Dataset:
= = = = =
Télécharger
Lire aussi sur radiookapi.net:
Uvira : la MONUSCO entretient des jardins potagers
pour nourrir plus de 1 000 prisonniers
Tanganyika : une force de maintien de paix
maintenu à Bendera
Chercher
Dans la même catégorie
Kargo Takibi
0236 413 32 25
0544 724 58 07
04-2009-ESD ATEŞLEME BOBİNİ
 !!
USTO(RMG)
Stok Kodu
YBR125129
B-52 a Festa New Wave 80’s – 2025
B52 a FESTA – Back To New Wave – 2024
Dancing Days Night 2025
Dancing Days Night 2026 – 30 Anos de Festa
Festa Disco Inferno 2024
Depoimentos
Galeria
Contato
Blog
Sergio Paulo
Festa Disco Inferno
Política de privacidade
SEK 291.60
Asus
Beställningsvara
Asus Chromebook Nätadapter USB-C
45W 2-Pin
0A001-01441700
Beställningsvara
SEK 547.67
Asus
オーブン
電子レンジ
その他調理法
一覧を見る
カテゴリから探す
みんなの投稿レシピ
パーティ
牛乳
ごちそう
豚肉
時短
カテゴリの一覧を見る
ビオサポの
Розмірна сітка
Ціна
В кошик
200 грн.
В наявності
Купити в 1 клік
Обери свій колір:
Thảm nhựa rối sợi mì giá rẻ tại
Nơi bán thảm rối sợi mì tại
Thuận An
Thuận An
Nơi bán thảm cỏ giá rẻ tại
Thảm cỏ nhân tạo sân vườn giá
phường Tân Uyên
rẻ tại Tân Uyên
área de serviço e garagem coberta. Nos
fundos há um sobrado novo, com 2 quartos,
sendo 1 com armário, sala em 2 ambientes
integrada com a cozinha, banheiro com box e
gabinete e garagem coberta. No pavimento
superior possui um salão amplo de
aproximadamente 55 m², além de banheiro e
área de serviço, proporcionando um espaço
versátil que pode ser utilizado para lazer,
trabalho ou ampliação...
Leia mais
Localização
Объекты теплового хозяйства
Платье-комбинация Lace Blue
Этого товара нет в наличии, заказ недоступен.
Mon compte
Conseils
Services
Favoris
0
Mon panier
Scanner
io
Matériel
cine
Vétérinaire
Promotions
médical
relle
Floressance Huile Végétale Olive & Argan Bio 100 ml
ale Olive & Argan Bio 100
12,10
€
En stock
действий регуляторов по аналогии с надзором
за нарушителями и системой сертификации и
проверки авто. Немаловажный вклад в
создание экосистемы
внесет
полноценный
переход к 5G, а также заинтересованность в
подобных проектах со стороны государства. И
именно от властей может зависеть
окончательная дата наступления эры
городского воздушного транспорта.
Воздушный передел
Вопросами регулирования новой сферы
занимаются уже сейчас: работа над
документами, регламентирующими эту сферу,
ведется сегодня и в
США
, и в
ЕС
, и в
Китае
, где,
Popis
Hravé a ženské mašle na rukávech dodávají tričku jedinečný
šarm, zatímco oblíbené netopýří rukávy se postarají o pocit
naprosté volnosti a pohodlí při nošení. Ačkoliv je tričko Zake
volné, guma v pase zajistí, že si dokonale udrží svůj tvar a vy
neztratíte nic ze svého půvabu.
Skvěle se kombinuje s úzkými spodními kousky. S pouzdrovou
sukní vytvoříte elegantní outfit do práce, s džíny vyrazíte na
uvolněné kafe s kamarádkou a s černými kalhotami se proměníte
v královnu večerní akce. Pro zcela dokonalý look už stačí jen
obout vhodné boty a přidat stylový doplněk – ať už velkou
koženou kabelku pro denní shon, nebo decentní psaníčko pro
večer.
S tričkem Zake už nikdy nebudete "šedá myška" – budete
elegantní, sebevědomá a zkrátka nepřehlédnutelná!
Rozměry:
= = = = =
Task goal:
All of the entries above need to be printed again exactly.

Answer to the problem:
Télécharger
Lire aussi sur radiookapi.net:
Uvira : la MONUSCO entretient des jardins potagers
pour nourrir plus de 1 000 prisonniers
Tanganyika : une force de maintien de paix
maintenu à Bendera
Chercher
Dans la même catégorie
Kargo Takibi
0236 413 32 25
0544 724 58 07
04-2009-ESD ATEŞLEME BOBİNİ
 !!
USTO(RMG)
Stok Kodu
YBR125129
B-52 a Festa New Wave 80’s – 2025
B52 a FESTA – Back To New Wave – 2024
Dancing Days Night 2025
Dancing Days Night 2026 – 30 Anos de Festa
Festa Disco Inferno 2024
Depoimentos
Galeria
Contato
Blog
Sergio Paulo
Festa Disco Inferno
Política de privacidade
SEK 291.60
Asus
Beställningsvara
Asus Chromebook Nätadapter USB-C
45W 2-Pin
0A001-01441700
Beställningsvara
SEK 547.67
Asus
オーブン
電子レンジ
その他調理法
一覧を見る
カテゴリから探す
みんなの投稿レシピ
パーティ
牛乳
ごちそう
豚肉
時短
カテゴリの一覧を見る
ビオサポの
Розмірна сітка
Ціна
В кошик
200 грн.
В наявності
Купити в 1 клік
Обери свій колір:
Thảm nhựa rối sợi mì giá rẻ tại
Nơi bán thảm rối sợi mì tại
Thuận An
Thuận An
Nơi bán thảm cỏ giá rẻ tại
Thảm cỏ nhân tạo sân vườn giá
phường Tân Uyên
rẻ tại Tân Uyên
área de serviço e garagem coberta. Nos
fundos há um sobrado novo, com 2 quartos,
sendo 1 com armário, sala em 2 ambientes
integrada com a cozinha, banheiro com box e
gabinete e garagem coberta. No pavimento
superior possui um salão amplo de
aproximadamente 55 m², além de banheiro e
área de serviço, proporcionando um espaço
versátil que pode ser utilizado para lazer,
trabalho ou ampliação...
Leia mais
Localização
Объекты теплового хозяйства
Платье-комбинация Lace Blue
Этого товара нет в наличии, заказ недоступен.
Mon compte
Conseils
Services
Favoris
0
Mon panier
Scanner
io
Matériel
cine
Vétérinaire
Promotions
médical
relle
Floressance Huile Végétale Olive & Argan Bio 100 ml
ale Olive & Argan Bio 100
12,10
€
En stock
действий регуляторов по аналогии с надзором
за нарушителями и системой сертификации и
проверки авто. Немаловажный вклад в
создание экосистемы
внесет
полноценный
переход к 5G, а также заинтересованность в
подобных проектах со стороны государства. И
именно от властей может зависеть
окончательная дата наступления эры
городского воздушного транспорта.
Воздушный передел
Вопросами регулирования новой сферы
занимаются уже сейчас: работа над
документами, регламентирующими эту сферу,
ведется сегодня и в
США
, и в
ЕС
, и в
Китае
, где,
Popis
Hravé a ženské mašle na rukávech dodávají tričku jedinečný
šarm, zatímco oblíbené netopýří rukávy se postarají o pocit
naprosté volnosti a pohodlí při nošení. Ačkoliv je tričko Zake
volné, guma v pase zajistí, že si dokonale udrží svůj tvar a vy
neztratíte nic ze svého půvabu.
Skvěle se kombinuje s úzkými spodními kousky. S pouzdrovou
sukní vytvoříte elegantní outfit do práce, s džíny vyrazíte na
uvolněné kafe s kamarádkou a s černými kalhotami se proměníte
v královnu večerní akce. Pro zcela dokonalý look už stačí jen
obout vhodné boty a přidat stylový doplněk – ať už velkou
koženou kabelku pro denní shon, nebo decentní psaníčko pro
večer.
S tričkem Zake už nikdy nebudete "šedá myška" – budete
elegantní, sebevědomá a zkrátka nepřehlédnutelná!
Rozměry:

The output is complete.